Major advances in this area include the development of a cardiopulmonary bypass support system via peripheral access. The application of suction to the venous drainage has made possible aortic valve and mitral valve surgery via partial sternotomy and minithoracotomy. An earlier breakthrough device in this field was the HeartPort system (developed by Stanford University and New York University Hospital in 1994) which was composed of peripheral vessel-based cardiopulmonary bypass perfusion, an endo aortic balloon occlusion catheter, transvenously placed venting and cardioplegia cannulas, and extra-long operating instruments. Though its early use proved impractical in most cardiac operations, its potential to be less invasive has significantly changed cardiac surgeons’ and medical engineers’ perception of future technologies. Furthermore, the concept of the HeartPort system led to numerous other technological modifications and innovations in the field of less invasive cardiac surgery. Such innovations include: (1) the development of small caliber multistage peripheral venous cannula, (2) the safe application of vacuum-assisted venous drainage to ensure bloodless exposure inside heart, (3) the small thin blade minithoracotomy retractor and atrial retractor, (4) development of the Chitwood aortic cross-clamp, (5) thoracoscopy or endoscopic robotics to assist in the mitral valve repair or replacement, and (6) liberal use of transesophageal echocardiography to guide the insertion of various intracardiac cannulas.

New instruments have also been developed to position the heart and to stabilize and improve the visualization of target arteries. For example, an available left ventricle suction device applies −400 mmHg suction to the left ventricular apex and can hold the heart up in different positions. Now widely used in OPCABG surgery, this device has less of an effect on the venous return as compared with the old “suture retraction” technique. Similarly, a focal myocardial stabilization device has been developed to stabilize segments of target arteries; it has both suction and compressing effects on the topical epicardial tissue and thus significantly decreases the motion of target arteries (Fig. 35.9). An additional noteworthy device is the temporary intracoronary plastic shunt that can be inserted via arteriotomy to maintain blood flow to the distal myocardium during anastomosis, thus avoiding or minimizing ischemia time. Importantly, the use of such a shunt is considered to be crucial when the target artery supplies a large territory of myocardium. In order to facilitate the distal coronary anastomosis during OPCABG, especially in the anatomically difficult-to-reach areas, two innovative distal coronary artery anastomotic devices, C-PortxA (for the open sternotomy approach) and C-Port Flex A™ (for the minithoracotomy or endoscopic robotic approach) (Cardica Inc., Redwood City, CA, USA), were developed and recently approved for clinical use by the FDA. It should be noted that although the early clinical results of such devices are encouraging [22], their clinical adaption has been lackluster.
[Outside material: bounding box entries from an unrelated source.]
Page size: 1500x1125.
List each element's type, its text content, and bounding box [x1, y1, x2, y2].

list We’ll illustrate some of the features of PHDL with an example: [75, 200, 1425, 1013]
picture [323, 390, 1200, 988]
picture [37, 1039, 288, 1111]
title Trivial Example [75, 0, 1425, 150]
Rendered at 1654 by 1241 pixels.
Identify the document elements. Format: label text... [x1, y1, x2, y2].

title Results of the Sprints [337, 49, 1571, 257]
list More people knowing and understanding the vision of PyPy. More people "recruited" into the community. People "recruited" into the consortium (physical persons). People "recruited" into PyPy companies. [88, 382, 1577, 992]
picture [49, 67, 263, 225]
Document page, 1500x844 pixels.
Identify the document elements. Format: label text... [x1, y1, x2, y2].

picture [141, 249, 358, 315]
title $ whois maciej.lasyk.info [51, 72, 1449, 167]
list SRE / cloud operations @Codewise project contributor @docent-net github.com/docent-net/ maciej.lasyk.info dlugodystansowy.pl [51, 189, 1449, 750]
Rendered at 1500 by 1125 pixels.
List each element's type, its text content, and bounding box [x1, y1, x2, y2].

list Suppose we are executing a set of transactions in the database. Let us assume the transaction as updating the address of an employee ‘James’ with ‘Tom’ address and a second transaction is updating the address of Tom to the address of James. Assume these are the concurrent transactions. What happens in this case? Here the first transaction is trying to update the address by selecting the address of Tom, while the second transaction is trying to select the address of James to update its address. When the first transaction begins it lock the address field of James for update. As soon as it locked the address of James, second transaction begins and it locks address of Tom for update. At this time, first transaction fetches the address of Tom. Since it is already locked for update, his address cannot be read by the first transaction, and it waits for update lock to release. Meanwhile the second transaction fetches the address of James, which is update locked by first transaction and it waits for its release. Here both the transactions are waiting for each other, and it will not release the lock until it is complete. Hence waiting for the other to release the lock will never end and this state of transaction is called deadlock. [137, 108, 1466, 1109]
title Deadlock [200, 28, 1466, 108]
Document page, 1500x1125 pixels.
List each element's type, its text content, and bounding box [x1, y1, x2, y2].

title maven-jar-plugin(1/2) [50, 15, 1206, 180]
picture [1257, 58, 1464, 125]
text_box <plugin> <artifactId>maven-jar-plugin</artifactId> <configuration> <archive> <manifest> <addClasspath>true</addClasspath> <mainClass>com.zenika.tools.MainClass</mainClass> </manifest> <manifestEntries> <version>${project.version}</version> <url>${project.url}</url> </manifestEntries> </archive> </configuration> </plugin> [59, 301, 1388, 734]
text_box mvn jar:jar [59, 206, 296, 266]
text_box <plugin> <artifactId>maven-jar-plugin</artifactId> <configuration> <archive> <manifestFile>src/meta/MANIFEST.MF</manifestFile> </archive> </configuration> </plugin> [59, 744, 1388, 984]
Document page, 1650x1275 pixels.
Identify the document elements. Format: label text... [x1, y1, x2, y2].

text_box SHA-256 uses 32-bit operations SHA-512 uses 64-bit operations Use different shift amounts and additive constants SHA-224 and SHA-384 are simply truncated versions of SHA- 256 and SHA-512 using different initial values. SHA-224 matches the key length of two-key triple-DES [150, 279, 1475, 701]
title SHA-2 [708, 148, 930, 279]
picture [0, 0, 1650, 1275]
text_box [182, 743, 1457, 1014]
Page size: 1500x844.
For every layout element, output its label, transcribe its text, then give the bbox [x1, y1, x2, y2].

Different proximal anastomotic devices or hand-sewn facilitators have been developed and used to avoid clamping on the aorta during OPCABG surgery. Unfortunately, the clinical performance of most of these devices has been unsatisfactory, resulting in denial of FDA approval or termination of the products after FDA approval, i.e., the previously FDA-approved symmetry (St. Jude Medical, St. Paul, MN, USA) automated proximal connector being one example.